FT: How can pasta contribute to a sustainable, healthy, and affordable lifestyle?
KG: Pasta can help maximize energy stores in your body and give you “fuel” to sustain an increased level of physical activity. It is enriched with vitamins and minerals. Being plant-based, it has a low environmental impact and is a sustainable food choice. At less than two dollars per box, it’s affordable and available in almost all societies. Check out this recipe builder on passionforpasta.com for endless healthy pasta recipes that have 500 calories or less.

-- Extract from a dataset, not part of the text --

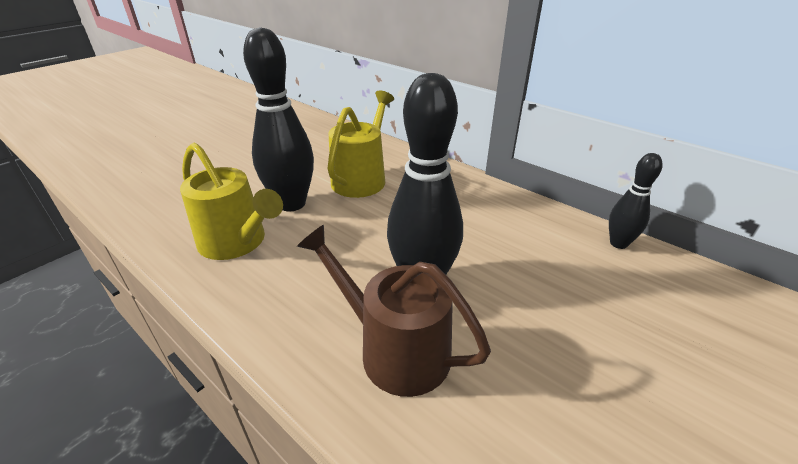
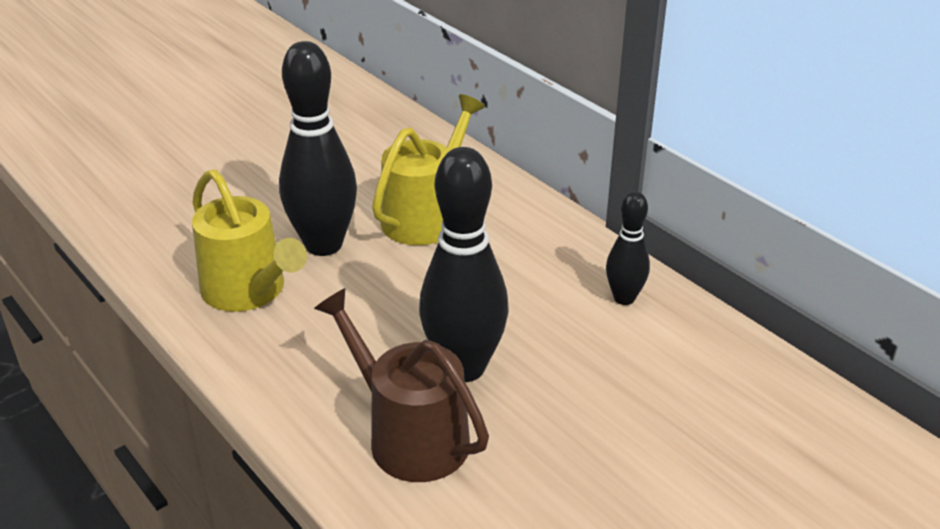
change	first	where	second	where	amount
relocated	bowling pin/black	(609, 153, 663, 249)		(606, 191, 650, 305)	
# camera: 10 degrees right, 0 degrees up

EZ: Pasta is a sustainable, affordable plant-based food that is tasty and so easy to incorporate in the diet. As Barilla’s Double Pyramid illustrates, pasta is one of the foods that can be frequently consumed to promote well-being while also benefiting the environment. It is a source of complex carbohydrates that fuels muscles and provides energy to the body. Pasta has a low Glycemic Index (GI)—essentially, the complex carbohydrates in pasta are digested more slowly than carbohydrates in rice, breads, and porridge-like products. Because the carbohydrates in pasta are digested more slowly, they have less of an effect on blood glucose and insulin levels than the carbohydrates in some other foods. Pasta also has a low Glycemic Index and is metabolized by the body more slowly than most other carbohydrates such as those in bread and rice and may help promote the feeling of satiety or fullness. This is especially true when eating pasta alongside lean protein foods e.g. skinless white meat chicken, lean beef, beans, or fish. Consuming low GI foods may help manage body weight and lower cholesterol and blood lipids. Keeping portions of pasta to about a cup or a cup and a half cooked depending on individual calorie/energy needs is a great way to incorporate nutrients (especially fiber if you’re eating whole wheat pasta) while allowing enough room calorie-wise for other nutrient-rich foods.